___ TRECHO SELECIONADO ___

Dia 17 de outubro de 2019, estúdios da BBC Three, no Reino Unido. Mais uma drag queen leva Sashay Away. Como é de praxe neste programa, uma mensagem no espelho encerra o final de um sonho: “Vida longa às biscates originais de RuPaul’s Drag Race UK! Vocês são todas incríveis. Hodge Podge para sempre. Beijos”.
A autora das palavras acima é Vinegar Strokes, que se despediu da competição em “Posh on a Penny”, episódio três desta versão inglesa, centrado em um desafio de costura no qual as rainhas foram incumbidas de criarem roupas feitas com materiais vendidos por Raven no porta-malas de um carro.
Vinegar, ao lado de Cheryl Hole e Sum Ting Wong, acabaram como as três piores do dia. Cheryl teve mais sorte e assistiu, do fundo do palco, a dublagem de Vinegar contra Sum, ao som de “Would I Lie to You”, da banda The Eurythmics. Vinegar é eliminada e, neste exato momento, um ciclo se encerra, porém, o que veio antes dele? Como a história desta drag começa? É o que você descobre agora na Who’s That Queen?
Daniel Jacob é a mente criativa por trás de Vinegar Strokes. Nascido no dia 21 de agosto de 1984, este leonino se relaciona com a arte desde os primórdios de sua vida. Ainda criança, uma professora de música notou que Daniel conseguia cantar. Ao constatar seu potencial, lhe recomendou procurar por aulas de canto, que aconteceriam em paralelo aos primeiros shows escolares em teatros juvenis.

___

> INSTRUÇÕES E REQUISITOS:
De acordo com o trecho sobre Vinegar Strokes, qual canção foi usada na dublagem entre Vinegar e Sum Ting Wong?

___ CONJUNTO DE REGISTROS ___

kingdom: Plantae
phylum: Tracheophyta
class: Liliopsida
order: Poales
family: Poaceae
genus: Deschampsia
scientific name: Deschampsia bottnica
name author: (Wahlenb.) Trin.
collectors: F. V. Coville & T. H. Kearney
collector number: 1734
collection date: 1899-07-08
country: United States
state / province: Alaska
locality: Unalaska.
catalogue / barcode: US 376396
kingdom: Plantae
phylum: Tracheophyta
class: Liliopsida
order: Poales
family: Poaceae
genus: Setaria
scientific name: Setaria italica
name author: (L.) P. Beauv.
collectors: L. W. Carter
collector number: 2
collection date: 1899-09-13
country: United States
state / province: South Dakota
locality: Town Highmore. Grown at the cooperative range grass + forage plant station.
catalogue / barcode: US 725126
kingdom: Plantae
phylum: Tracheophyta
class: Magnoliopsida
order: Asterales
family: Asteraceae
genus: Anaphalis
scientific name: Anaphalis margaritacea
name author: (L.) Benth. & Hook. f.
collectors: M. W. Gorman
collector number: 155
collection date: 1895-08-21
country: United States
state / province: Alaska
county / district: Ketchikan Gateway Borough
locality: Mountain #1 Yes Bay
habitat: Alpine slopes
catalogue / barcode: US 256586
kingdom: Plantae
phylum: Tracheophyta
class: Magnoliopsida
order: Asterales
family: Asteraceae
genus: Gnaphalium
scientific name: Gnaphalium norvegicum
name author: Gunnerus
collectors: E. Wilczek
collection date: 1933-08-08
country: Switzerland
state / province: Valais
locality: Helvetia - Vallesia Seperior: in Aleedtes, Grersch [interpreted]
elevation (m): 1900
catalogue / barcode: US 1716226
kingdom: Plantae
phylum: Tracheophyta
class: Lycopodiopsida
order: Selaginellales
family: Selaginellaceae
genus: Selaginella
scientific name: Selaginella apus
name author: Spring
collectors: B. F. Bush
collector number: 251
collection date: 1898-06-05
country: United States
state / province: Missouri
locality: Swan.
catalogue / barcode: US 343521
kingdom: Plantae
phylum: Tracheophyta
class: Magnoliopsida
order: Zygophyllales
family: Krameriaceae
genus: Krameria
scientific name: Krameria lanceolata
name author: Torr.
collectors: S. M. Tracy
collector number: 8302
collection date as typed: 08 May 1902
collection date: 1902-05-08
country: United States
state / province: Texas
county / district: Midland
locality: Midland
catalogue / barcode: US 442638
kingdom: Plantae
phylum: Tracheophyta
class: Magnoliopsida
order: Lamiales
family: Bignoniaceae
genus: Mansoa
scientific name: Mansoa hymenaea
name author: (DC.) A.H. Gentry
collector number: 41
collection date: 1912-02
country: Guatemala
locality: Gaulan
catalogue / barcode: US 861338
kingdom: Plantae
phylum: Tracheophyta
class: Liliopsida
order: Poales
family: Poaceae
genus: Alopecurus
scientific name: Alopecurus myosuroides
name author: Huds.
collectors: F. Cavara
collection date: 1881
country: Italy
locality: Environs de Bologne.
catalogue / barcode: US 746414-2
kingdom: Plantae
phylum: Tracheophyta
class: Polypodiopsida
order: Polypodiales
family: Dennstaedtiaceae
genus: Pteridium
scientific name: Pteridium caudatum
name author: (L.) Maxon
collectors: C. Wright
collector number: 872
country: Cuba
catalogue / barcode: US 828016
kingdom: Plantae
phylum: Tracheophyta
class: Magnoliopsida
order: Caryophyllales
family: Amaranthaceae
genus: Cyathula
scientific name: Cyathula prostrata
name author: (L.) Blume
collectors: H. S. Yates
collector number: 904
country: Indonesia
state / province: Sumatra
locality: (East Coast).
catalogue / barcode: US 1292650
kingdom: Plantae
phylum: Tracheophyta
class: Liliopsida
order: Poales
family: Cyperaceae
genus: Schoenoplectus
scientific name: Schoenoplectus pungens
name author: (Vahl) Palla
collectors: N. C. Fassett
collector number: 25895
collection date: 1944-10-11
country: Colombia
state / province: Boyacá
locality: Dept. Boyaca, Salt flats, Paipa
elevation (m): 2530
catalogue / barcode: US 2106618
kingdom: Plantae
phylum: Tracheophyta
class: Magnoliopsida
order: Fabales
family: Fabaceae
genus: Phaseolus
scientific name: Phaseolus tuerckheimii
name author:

___

> RESOLUÇÃO DO EXERCÍCIO:
"Would I Lie to You", da banda The Eurythmics.